Stella’s specialty is variety. Of the shop’s 24 flavors, eight are dairy-free and made with a coconut milk base. Specials also cycle through weekly. When an Inquirer reporter visited just after its June grand opening, a root beer flavor that tasted like a cold glass of A & W (minus the carbonation) was on rotation.
Otherwise, the shop’s ice cream offerings are riffs on parlor classics, like Rocky Road, salted caramel thick with swirls of caramel sauce, and Grasshopper, their take on mint chip that swaps chocolate for chunks of Oreo cookies. Already, Marlin said, the flavor is their bestseller. A single scoop is $6.25, with a dollar upcharge for dairy-free flavors, putting it about on par with the neighborhood’s other shops.
Also on offer: Gluten-free waffle and sugar cones — a rarity at ice cream shops — stored separately from their regular counterparts to avoid cross-contamination. There’s also novelties galore, including personal 5-inch chocolate chip cookie bowls for sundaes and hybrid brownie-cookie ice cream sandwiches. To-go pints and ice cream cakes are also available in a fridge.

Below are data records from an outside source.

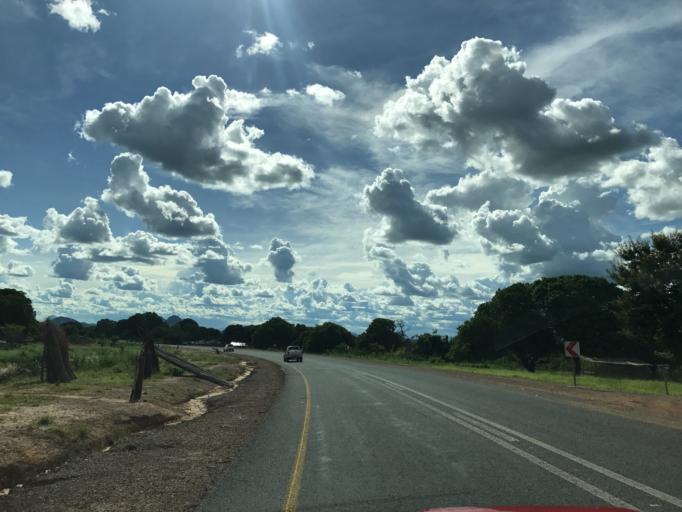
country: MZ
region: Nampula
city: Nampula
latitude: -14.9992
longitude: 39.0212
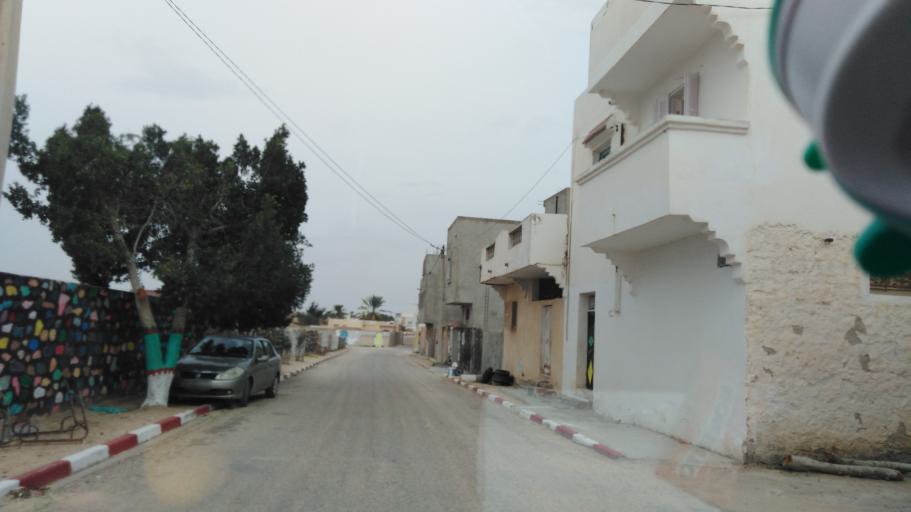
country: TN
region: Qabis
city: Gabes
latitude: 33.9560
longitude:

Running Stella’s has been a big adjustment for Marlin, whose training consisted of a weeklong ice cream intensive in Idaho at the chain’s first location. By day, Marlin was making “gallons and gallons of ice cream” and learning things like extrusion, the process by which ice cream is shaped for things like bars or pre-made sandwiches. By night, he worked the store’s register.
Marlin called himself an “average” ice cream making-student at best, but the 10-to-12-hour days gave him a newfound appreciation for the power of the scoop.
“I don’t think people come into an ice cream shop mad at the world,” he said. “Everyone’s there to have a good time.”
Stella’s Ice Cream, 1832 N. Front St., 215-550-1032, stellasicecream.com. Hours: 12 — 10 p.m. Sunday through Thursday; 12 — 11 p.m. Friday and Saturday.